### What this task involves
An exact restatement of all the data is required, with the pictures left out.

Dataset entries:
◇ ◇ ◇ ◇ ◇
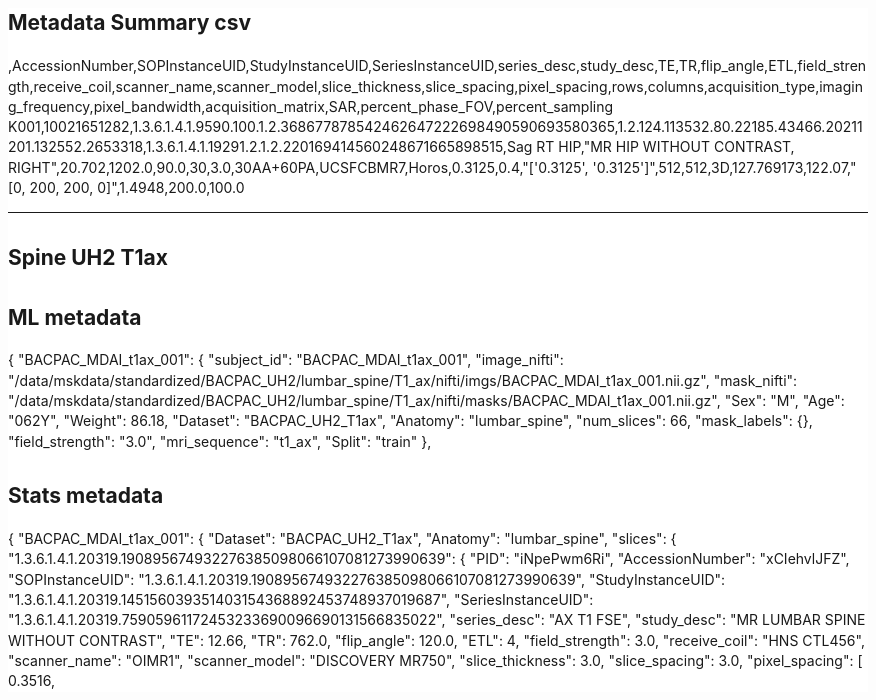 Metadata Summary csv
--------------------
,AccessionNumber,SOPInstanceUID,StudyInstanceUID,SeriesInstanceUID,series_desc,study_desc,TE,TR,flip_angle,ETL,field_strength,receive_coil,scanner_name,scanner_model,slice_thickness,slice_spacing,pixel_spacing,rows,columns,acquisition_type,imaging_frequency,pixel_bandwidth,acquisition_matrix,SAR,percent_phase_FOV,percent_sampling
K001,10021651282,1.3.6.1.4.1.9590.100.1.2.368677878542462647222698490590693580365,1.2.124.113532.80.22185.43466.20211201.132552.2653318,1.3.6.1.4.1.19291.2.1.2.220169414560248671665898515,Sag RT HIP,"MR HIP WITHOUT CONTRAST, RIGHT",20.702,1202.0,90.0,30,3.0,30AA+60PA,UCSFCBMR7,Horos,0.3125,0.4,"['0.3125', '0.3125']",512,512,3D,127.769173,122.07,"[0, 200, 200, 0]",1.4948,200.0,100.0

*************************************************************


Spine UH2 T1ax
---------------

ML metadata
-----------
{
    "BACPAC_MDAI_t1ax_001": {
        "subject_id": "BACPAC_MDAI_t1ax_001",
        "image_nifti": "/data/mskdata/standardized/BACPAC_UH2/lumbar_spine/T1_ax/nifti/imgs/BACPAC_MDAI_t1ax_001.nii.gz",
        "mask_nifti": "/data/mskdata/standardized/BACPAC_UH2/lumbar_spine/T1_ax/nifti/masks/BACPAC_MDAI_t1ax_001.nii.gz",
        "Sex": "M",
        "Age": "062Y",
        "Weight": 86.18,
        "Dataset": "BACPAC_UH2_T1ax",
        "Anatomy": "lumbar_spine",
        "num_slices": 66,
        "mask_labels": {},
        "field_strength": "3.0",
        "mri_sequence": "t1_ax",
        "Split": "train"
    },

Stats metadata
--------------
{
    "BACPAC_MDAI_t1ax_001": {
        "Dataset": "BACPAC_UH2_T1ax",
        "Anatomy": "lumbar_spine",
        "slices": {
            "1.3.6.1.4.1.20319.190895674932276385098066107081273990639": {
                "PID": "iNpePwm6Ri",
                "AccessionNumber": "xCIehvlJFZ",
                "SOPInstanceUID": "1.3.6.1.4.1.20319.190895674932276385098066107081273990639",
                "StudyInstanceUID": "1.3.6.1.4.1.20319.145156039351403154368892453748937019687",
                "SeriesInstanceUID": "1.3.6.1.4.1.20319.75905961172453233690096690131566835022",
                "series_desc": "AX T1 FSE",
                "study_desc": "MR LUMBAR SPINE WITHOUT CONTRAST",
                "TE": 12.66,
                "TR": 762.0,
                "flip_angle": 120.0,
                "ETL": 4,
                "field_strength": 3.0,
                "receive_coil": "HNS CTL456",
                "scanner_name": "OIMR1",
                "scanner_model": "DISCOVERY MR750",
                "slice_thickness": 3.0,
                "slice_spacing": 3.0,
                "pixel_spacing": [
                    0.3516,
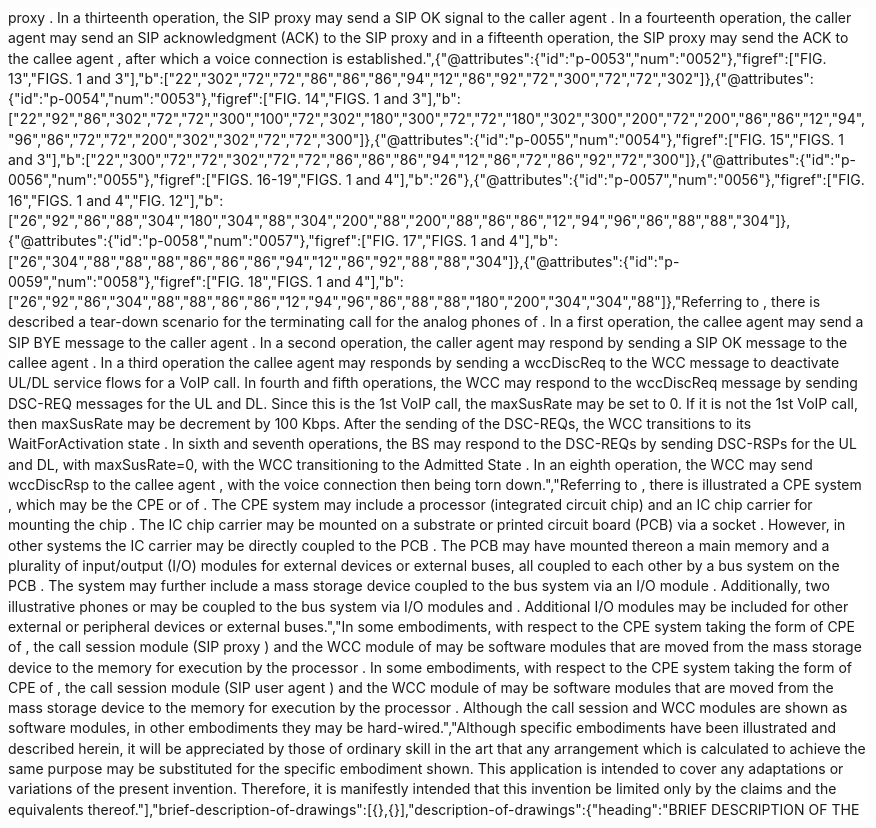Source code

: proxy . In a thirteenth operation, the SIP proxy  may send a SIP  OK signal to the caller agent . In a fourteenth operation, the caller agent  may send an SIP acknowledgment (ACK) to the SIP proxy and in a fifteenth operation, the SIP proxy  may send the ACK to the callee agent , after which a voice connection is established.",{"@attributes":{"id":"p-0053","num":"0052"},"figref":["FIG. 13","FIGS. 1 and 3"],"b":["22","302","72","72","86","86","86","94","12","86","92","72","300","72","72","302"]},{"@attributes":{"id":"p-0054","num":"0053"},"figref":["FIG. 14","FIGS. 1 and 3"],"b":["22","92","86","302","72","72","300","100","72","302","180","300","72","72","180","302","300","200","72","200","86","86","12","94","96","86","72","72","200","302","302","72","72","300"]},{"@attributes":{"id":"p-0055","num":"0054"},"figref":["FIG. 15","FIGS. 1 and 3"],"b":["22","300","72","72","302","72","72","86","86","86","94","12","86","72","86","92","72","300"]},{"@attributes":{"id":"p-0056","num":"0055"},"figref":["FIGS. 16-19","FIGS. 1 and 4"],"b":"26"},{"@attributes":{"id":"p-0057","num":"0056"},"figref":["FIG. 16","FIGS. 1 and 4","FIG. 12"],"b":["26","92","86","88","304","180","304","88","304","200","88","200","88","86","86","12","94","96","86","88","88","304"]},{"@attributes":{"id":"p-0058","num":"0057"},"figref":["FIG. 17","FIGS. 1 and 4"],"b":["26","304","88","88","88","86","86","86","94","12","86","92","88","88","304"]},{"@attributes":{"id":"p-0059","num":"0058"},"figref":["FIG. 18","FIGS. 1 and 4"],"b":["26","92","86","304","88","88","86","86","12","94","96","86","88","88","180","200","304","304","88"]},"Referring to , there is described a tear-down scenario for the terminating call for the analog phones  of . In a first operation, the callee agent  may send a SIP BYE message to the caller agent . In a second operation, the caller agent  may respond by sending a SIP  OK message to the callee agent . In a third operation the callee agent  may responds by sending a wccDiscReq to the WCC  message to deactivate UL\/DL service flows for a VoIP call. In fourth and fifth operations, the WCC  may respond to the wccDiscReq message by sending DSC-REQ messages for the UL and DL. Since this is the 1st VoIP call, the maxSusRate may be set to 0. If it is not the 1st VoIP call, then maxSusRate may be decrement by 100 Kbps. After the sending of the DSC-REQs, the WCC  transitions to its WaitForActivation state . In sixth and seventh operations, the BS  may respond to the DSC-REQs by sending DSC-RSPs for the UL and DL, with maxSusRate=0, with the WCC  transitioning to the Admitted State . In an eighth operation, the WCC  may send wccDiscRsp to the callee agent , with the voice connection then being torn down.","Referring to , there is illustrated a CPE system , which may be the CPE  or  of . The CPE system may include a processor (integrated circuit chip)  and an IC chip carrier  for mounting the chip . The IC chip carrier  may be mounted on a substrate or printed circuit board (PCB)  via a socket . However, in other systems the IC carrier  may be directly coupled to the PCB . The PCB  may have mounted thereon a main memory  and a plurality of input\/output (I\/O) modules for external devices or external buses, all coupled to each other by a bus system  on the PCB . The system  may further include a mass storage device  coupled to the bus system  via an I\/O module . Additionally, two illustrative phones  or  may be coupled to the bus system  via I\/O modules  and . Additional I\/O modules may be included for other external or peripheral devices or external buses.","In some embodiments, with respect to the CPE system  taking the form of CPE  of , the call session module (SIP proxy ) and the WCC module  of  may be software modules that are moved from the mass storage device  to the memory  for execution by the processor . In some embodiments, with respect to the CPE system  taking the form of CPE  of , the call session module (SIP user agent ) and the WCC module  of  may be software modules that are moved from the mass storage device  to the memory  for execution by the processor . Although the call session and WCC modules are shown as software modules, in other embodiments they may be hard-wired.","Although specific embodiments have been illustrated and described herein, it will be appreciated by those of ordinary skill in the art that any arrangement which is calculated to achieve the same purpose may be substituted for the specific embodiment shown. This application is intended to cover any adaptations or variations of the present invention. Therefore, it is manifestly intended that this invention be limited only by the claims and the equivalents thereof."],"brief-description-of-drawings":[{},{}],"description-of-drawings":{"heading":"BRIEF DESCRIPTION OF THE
◇ ◇ ◇ ◇ ◇
### Response area
 Metadata Summary csv
--------------------
,AccessionNumber,SOPInstanceUID,StudyInstanceUID,SeriesInstanceUID,series_desc,study_desc,TE,TR,flip_angle,ETL,field_strength,receive_coil,scanner_name,scanner_model,slice_thickness,slice_spacing,pixel_spacing,rows,columns,acquisition_type,imaging_frequency,pixel_bandwidth,acquisition_matrix,SAR,percent_phase_FOV,percent_sampling
K001,10021651282,1.3.6.1.4.1.9590.100.1.2.368677878542462647222698490590693580365,1.2.124.113532.80.22185.43466.20211201.132552.2653318,1.3.6.1.4.1.19291.2.1.2.220169414560248671665898515,Sag RT HIP,"MR HIP WITHOUT CONTRAST, RIGHT",20.702,1202.0,90.0,30,3.0,30AA+60PA,UCSFCBMR7,Horos,0.3125,0.4,"['0.3125', '0.3125']",512,512,3D,127.769173,122.07,"[0, 200, 200, 0]",1.4948,200.0,100.0

*************************************************************


Spine UH2 T1ax
---------------

ML metadata
-----------
{
    "BACPAC_MDAI_t1ax_001": {
        "subject_id": "BACPAC_MDAI_t1ax_001",
        "image_nifti": "/data/mskdata/standardized/BACPAC_UH2/lumbar_spine/T1_ax/nifti/imgs/BACPAC_MDAI_t1ax_001.nii.gz",
        "mask_nifti": "/data/mskdata/standardized/BACPAC_UH2/lumbar_spine/T1_ax/nifti/masks/BACPAC_MDAI_t1ax_001.nii.gz",
        "Sex": "M",
        "Age": "062Y",
        "Weight": 86.18,
        "Dataset": "BACPAC_UH2_T1ax",
        "Anatomy": "lumbar_spine",
        "num_slices": 66,
        "mask_labels": {},
        "field_strength": "3.0",
        "mri_sequence": "t1_ax",
        "Split": "train"
    },

Stats metadata
--------------
{
    "BACPAC_MDAI_t1ax_001": {
        "Dataset": "BACPAC_UH2_T1ax",
        "Anatomy": "lumbar_spine",
        "slices": {
            "1.3.6.1.4.1.20319.190895674932276385098066107081273990639": {
                "PID": "iNpePwm6Ri",
                "AccessionNumber": "xCIehvlJFZ",
                "SOPInstanceUID": "1.3.6.1.4.1.20319.190895674932276385098066107081273990639",
                "StudyInstanceUID": "1.3.6.1.4.1.20319.145156039351403154368892453748937019687",
                "SeriesInstanceUID": "1.3.6.1.4.1.20319.75905961172453233690096690131566835022",
                "series_desc": "AX T1 FSE",
                "study_desc": "MR LUMBAR SPINE WITHOUT CONTRAST",
                "TE": 12.66,
                "TR": 762.0,
                "flip_angle": 120.0,
                "ETL": 4,
                "field_strength": 3.0,
                "receive_coil": "HNS CTL456",
                "scanner_name": "OIMR1",
                "scanner_model": "DISCOVERY MR750",
                "slice_thickness": 3.0,
                "slice_spacing": 3.0,
                "pixel_spacing": [
                    0.3516,
Source code

: proxy . In a thirteenth operation, the SIP proxy  may send a SIP  OK signal to the caller agent . In a fourteenth operation, the caller agent  may send an SIP acknowledgment (ACK) to the SIP proxy and in a fifteenth operation, the SIP proxy  may send the ACK to the callee agent , after which a voice connection is established.",{"@attributes":{"id":"p-0053","num":"0052"},"figref":["FIG. 13","FIGS. 1 and 3"],"b":["22","302","72","72","86","86","86","94","12","86","92","72","300","72","72","302"]},{"@attributes":{"id":"p-0054","num":"0053"},"figref":["FIG. 14","FIGS. 1 and 3"],"b":["22","92","86","302","72","72","300","100","72","302","180","300","72","72","180","302","300","200","72","200","86","86","12","94","96","86","72","72","200","302","302","72","72","300"]},{"@attributes":{"id":"p-0055","num":"0054"},"figref":["FIG. 15","FIGS. 1 and 3"],"b":["22","300","72","72","302","72","72","86","86","86","94","12","86","72","86","92","72","300"]},{"@attributes":{"id":"p-0056","num":"0055"},"figref":["FIGS. 16-19","FIGS. 1 and 4"],"b":"26"},{"@attributes":{"id":"p-0057","num":"0056"},"figref":["FIG. 16","FIGS. 1 and 4","FIG. 12"],"b":["26","92","86","88","304","180","304","88","304","200","88","200","88","86","86","12","94","96","86","88","88","304"]},{"@attributes":{"id":"p-0058","num":"0057"},"figref":["FIG. 17","FIGS. 1 and 4"],"b":["26","304","88","88","88","86","86","86","94","12","86","92","88","88","304"]},{"@attributes":{"id":"p-0059","num":"0058"},"figref":["FIG. 18","FIGS. 1 and 4"],"b":["26","92","86","304","88","88","86","86","12","94","96","86","88","88","180","200","304","304","88"]},"Referring to , there is described a tear-down scenario for the terminating call for the analog phones  of . In a first operation, the callee agent  may send a SIP BYE message to the caller agent . In a second operation, the caller agent  may respond by sending a SIP  OK message to the callee agent . In a third operation the callee agent  may responds by sending a wccDiscReq to the WCC  message to deactivate UL\/DL service flows for a VoIP call. In fourth and fifth operations, the WCC  may respond to the wccDiscReq message by sending DSC-REQ messages for the UL and DL. Since this is the 1st VoIP call, the maxSusRate may be set to 0. If it is not the 1st VoIP call, then maxSusRate may be decrement by 100 Kbps. After the sending of the DSC-REQs, the WCC  transitions to its WaitForActivation state . In sixth and seventh operations, the BS  may respond to the DSC-REQs by sending DSC-RSPs for the UL and DL, with maxSusRate=0, with the WCC  transitioning to the Admitted State . In an eighth operation, the WCC  may send wccDiscRsp to the callee agent , with the voice connection then being torn down.","Referring to , there is illustrated a CPE system , which may be the CPE  or  of . The CPE system may include a processor (integrated circuit chip)  and an IC chip carrier  for mounting the chip . The IC chip carrier  may be mounted on a substrate or printed circuit board (PCB)  via a socket . However, in other systems the IC carrier  may be directly coupled to the PCB . The PCB  may have mounted thereon a main memory  and a plurality of input\/output (I\/O) modules for external devices or external buses, all coupled to each other by a bus system  on the PCB . The system  may further include a mass storage device  coupled to the bus system  via an I\/O module . Additionally, two illustrative phones  or  may be coupled to the bus system  via I\/O modules  and . Additional I\/O modules may be included for other external or peripheral devices or external buses.","In some embodiments, with respect to the CPE system  taking the form of CPE  of , the call session module (SIP proxy ) and the WCC module  of  may be software modules that are moved from the mass storage device  to the memory  for execution by the processor . In some embodiments, with respect to the CPE system  taking the form of CPE  of , the call session module (SIP user agent ) and the WCC module  of  may be software modules that are moved from the mass storage device  to the memory  for execution by the processor . Although the call session and WCC modules are shown as software modules, in other embodiments they may be hard-wired.","Although specific embodiments have been illustrated and described herein, it will be appreciated by those of ordinary skill in the art that any arrangement which is calculated to achieve the same purpose may be substituted for the specific embodiment shown. This application is intended to cover any adaptations or variations of the present invention. Therefore, it is manifestly intended that this invention be limited only by the claims and the equivalents thereof."],"brief-description-of-drawings":[{},{}],"description-of-drawings":{"heading":"BRIEF DESCRIPTION OF THE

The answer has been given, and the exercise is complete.